ACTIVITIES:
(a) In the ERCP safety text, what device is used to perform ERCP?
(b) Carry on the ERCP safety text from its final sentence.

TEXT UNDER STUDY:

......

The release of the document comes ahead of a planned meeting of the FDA’s Gastroenterology and Urology Devices Panel of the Medical Devices Advisory Committee. On May 14–15, the panel will hear expert testimony on the reprocessing of duodenoscopes and other endoscopes. It also plans to make recommendations on several topics, including the effectiveness of cleaning, high-level disinfection, and sterilization methods, as well as recommended approaches for ensuring patient safety.

Gastroenterology Societies Discuss Patient Safety in Gastrointestinal Endoscopy

Patient safety is a primary concern for gastrointestinal endoscopists. You may have recently heard or read about the spread of infection of difficult bacteria, called CRE, through a procedure called ERCP. The following information provides background information and explains important concepts.

What is ERCP?

ERCP stands for endoscopic retrograde cholangiopancreatography. It is an advanced highly technical endoscopic procedure.

The vast majority of people will never have an ERCP. For patients who do need it, ERCP is a critical and potentially life-saving procedure.

ERCP is performed using a special device called a duodenoscope. The duodenoscope is different from what is used in routine upper endoscopy or colonoscopy.

ERCP allows gastrointestinal endoscopists to diagnose and treat problems in the bile ducts and pancreatic ducts such as stones, narrowing (called strictures) and even complete blockages of a duct. The bile ducts and pancreatic ducts are the channels that carry fluids from the liver and pancreas to the intestine.

Before an ERCP, the gastrointestinal endoscopist will discuss the benefits and risks of this procedure with the patient and/or family members.

What is CRE bacteria?

CRE stands for Carbapenem-Resistant Enterobacteriaceae (CRE). Some have referred to this germ as a “superbug” because it has become resistant to most available antibiotics. CRE is a challenge for all specialties of medicine, including gastroenterology.

How common is infection by CRE bacteria through ERCP?

It is estimated that more than 500,000 ERCPs are performed each year in the US. From what we know, over the past few years, there have been fewer than 100 known cases of transmission of these problematic bacteria through ERCP.

In general, the infectious complication rate for ERCP overall is in total only about 1 percent, but that includes all types of bacteria and these few CRE cases do not change the overall risk.

......

AVAILABLE DATA:
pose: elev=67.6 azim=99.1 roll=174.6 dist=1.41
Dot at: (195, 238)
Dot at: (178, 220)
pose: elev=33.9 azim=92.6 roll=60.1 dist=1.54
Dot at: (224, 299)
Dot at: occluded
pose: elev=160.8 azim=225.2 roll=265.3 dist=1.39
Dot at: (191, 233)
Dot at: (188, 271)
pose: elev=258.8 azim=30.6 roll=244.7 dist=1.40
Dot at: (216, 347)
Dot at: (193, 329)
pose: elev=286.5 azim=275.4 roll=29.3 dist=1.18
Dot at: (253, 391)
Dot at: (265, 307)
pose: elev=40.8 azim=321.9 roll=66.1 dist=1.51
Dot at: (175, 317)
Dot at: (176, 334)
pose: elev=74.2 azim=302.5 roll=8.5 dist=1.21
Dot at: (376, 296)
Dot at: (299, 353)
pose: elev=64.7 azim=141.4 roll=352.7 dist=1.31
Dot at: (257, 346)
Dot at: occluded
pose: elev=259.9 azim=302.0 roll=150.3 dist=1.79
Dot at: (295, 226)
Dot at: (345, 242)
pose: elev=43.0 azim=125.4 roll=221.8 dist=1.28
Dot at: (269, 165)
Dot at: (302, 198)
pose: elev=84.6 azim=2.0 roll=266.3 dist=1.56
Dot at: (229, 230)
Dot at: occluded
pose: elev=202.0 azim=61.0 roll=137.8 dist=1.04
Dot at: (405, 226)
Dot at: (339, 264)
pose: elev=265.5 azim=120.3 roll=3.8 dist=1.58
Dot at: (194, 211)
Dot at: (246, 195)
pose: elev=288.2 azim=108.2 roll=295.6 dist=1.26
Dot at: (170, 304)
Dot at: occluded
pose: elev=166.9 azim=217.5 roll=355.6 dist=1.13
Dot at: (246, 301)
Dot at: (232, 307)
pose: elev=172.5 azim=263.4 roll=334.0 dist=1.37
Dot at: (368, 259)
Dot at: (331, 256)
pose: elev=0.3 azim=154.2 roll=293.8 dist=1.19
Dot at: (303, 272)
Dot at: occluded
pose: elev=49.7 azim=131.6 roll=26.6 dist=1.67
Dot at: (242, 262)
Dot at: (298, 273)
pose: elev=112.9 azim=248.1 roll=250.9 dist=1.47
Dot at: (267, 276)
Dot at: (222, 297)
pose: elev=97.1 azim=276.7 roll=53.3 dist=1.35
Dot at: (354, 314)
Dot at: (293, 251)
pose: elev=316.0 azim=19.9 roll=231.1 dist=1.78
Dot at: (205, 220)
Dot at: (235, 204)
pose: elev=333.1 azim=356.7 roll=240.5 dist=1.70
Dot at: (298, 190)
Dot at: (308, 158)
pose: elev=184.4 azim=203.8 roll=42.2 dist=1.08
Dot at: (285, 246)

......

EXPECTED OUTPUTS:
(a) A duodenoscope.

(b)
How did CRE bacteria spread in these few cases?

As mentioned, ERCP is a highly advanced procedure that requires a specialized device called a duodenoscope. At this point, it is believed that the complex design of the duodenoscope may present a challenge for high-level disinfection of the device.

What we do know is that, when manufacturers’ guidelines for cleaning duodenoscopes are followed, the risk of transmission is extremely low. Of course, all procedures carry infection risks.

It is important to note that there have been no known cases of transmission of CRE bacteria with endoscopes used in routine endoscopy, such as colonoscopy.

What is being done to improve patient safety?

Patient safety is always our number one concern. This is an important issue for gastrointestinal experts. We share the public’s concerns.

First, we have made gastroenterologists and surgeons who perform ERCP aware of the potential for infection by CRE bacteria through ERCP. Second, we have urged increased vigilance around cleaning these highly specialized instruments and strict adherence to manufacturers’ guidelines and infection control guidelines.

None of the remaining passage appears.